August 15 1873
Wellington v Nelson
Though the weather was not great and football was still a new sport there was “a very large attendance” for this provincial match. Among the crowd were the Governor Sir James Fergusson and the Hon E W Stafford, formerly both Colonial Secretary and Premier, the latter having also been Member of Parliament for Nelson. The Wellington Independent was there too and reported:
“THE FOOTBALL MATCH
The Interprovincial Football Match between Nelson and Wellington was played on the Basin Reserve yesterday in the presence of his Excellency Sir James Ferguson and a very large attendance, especially of ladies. Conspicuous among those present was the Hon. E W Stafford, who displayed a keen interest in the efforts of his fellow townsmen during the game. The heavy atmosphere and moist looking sky during the fore part of the day were ominous of an afternoon’s dirty play, and so it turned out, a nasty drizzling rain falling almost continuously during the game. Shortly after three the two squads of men out to the ground, all looking as fresh and bright as their uniforms, that of Nelson being especially showy – red stockings, white knickerbockers, white singlets, and black velvet skull cap and red tassel. The Wellington rig was – blue serge knickerbockers and grey stocking, white singlet, heads bare. At a glance it was seen that Wellington had a decided advantage in beef, her team showing an unmistakeable preponderance of avoirdupois weight. Several of their men were also remarkable for swiftness of foot. The Nelson men, however, showed the greatest agility, a fact which struck one as being greatly in their favour(sic) after the ground became sloppy. The Rugby rules were observed, and the game was contested with a sustained eagerness throughout that kept the attention of the spectators riveted during the hour and a half that play lasted. So evenly were the teams matched that it was impossible to say which would get the better of it. The balance of opinion was rather in favour of the superior play of the Nelson men, who seemed to be better organised, and the play in better concert than our own men, though it was noticed that in the excitement of the game their gaol was was left at times so unprotected that a fortunate kick might have scored one against them. The Wellingtons, on the contrary, appeared to be playing for a long time on the self-reliant principle, every man, like the Mamalukes of old, fighting on his own account.

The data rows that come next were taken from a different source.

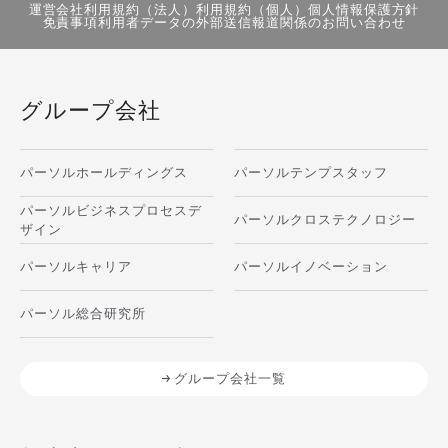
運営会社
利用規約（法人）
利用規約（個人）
個人情報保護方針
免責事項
利用者データの外部送信
報道関係のお問い合わせ
グループ会社
パーソルホールディングス
パーソルテンプスタッフ
パーソルビジネスプロセスデ
パーソルクロステクノロジー
ザイン
パーソルキャリア
パーソルイノベーション
パーソル総合研究所
グループ会社一覧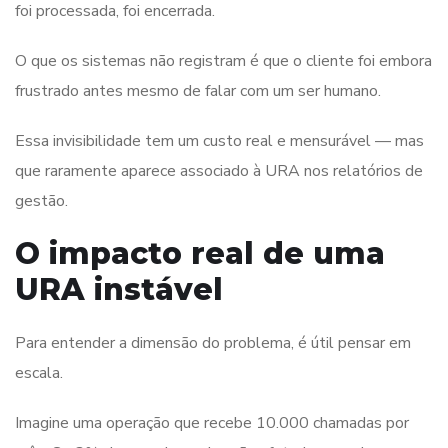
foi processada, foi encerrada.
O que os sistemas não registram é que o cliente foi embora
frustrado antes mesmo de falar com um ser humano.
Essa invisibilidade tem um custo real e mensurável — mas
que raramente aparece associado à URA nos relatórios de
gestão.
O impacto real de uma
URA instável
Para entender a dimensão do problema, é útil pensar em
escala.
Imagine uma operação que recebe 10.000 chamadas por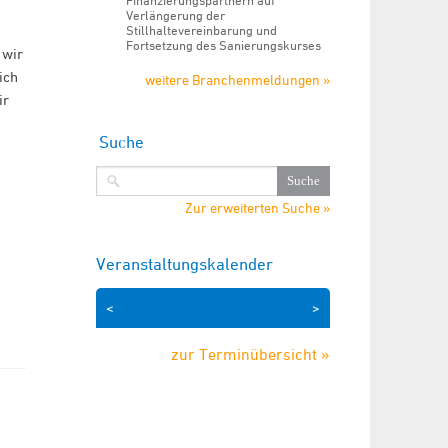
Finanzierungspartnern auf
Verlängerung der
Stillhaltevereinbarung und
Fortsetzung des Sanierungskurses
 wir
ich
weitere Branchenmeldungen »
ir
Suche
Zur erweiterten Suche »
Veranstaltungskalender
<
>
zur Terminübersicht »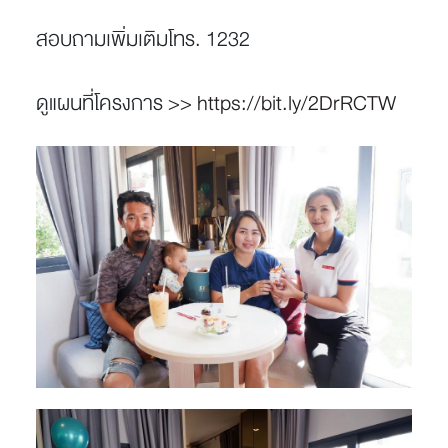
สอบถามเพิ่มเติมโทร. 1232
ดูแผนที่โครงการ >>
https://bit.ly/2DrRCTW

Some remarably good play was noticed on both sides, though it may be thought invidious to make soecial mention of anyone when each exerted himself to the utmost of his ability, Mr Tennent, the captain of the Nelson team, deserves credit not only for his excellent play, but for the way his men were organised. He found a powerful aid in Mr Nicholson, who was always on the alert, and tremendous at a kick. Captain Werry made several desperate attempts to force through the field carrying the ball, but had he ten times the strength, he would have come to grass as ignominiously – an antagonist with the speed of Actaeon and the strength of Hercules could not have forced his way through the Nelson boys, who appeared to be at once handing on to every limb of whoever dared to rush the ball through. Of the many gallant attempts made, one be Riddiford was the nearest success, and it was rewarded with a shout of applause. The result of the game being a draw, the achievements being as nearly balanced as it was impossible to be. Nelson made the first two tries, which was soon followed by Wellington getting a like number. As it was nearing five o’clock, a go was called, and the men started for the booth, covered with mud from head to heel. It is alike creditable to all that under all the excitement of the game not a hard word appeared to have been exchanged; and it was pleasant to see that there was not limper(sic) in the crowd at the finish. This rough game has not been always so fortunate with us.
At eight in the evening, the competitors and a number of invited guests sat down to dinner at the Union Hotel, Mr P Donnecker being the host, and there could not have been fewer than 50 in all. It is needless to say that the dinner was all that could have been expected. It was got up and carried out in first class-style. Mr T Buchanan occupied the chair. After the usual loyal and patriotic toasts had been proposed and responded to, the health of the Nelson team, coupled with that of their active captain, Mr Tennent, was honoured in the usual way. A similar courtesy was displayed towards the Wellington team and Captain Werry, after which the health of Mr T Buchan was proposed, and some eulogistic remarks as to his efforts for the improvement of the cricket ground. About eleven o’clock the meeting broke up in the best of Humour.
We understand that should the weather today be at all favourable, Mr Wrigglesworth will have the pleasing task of ‘taking’ both teams in separate groups. At present the time fixed upon is three o’clock this afternoon.”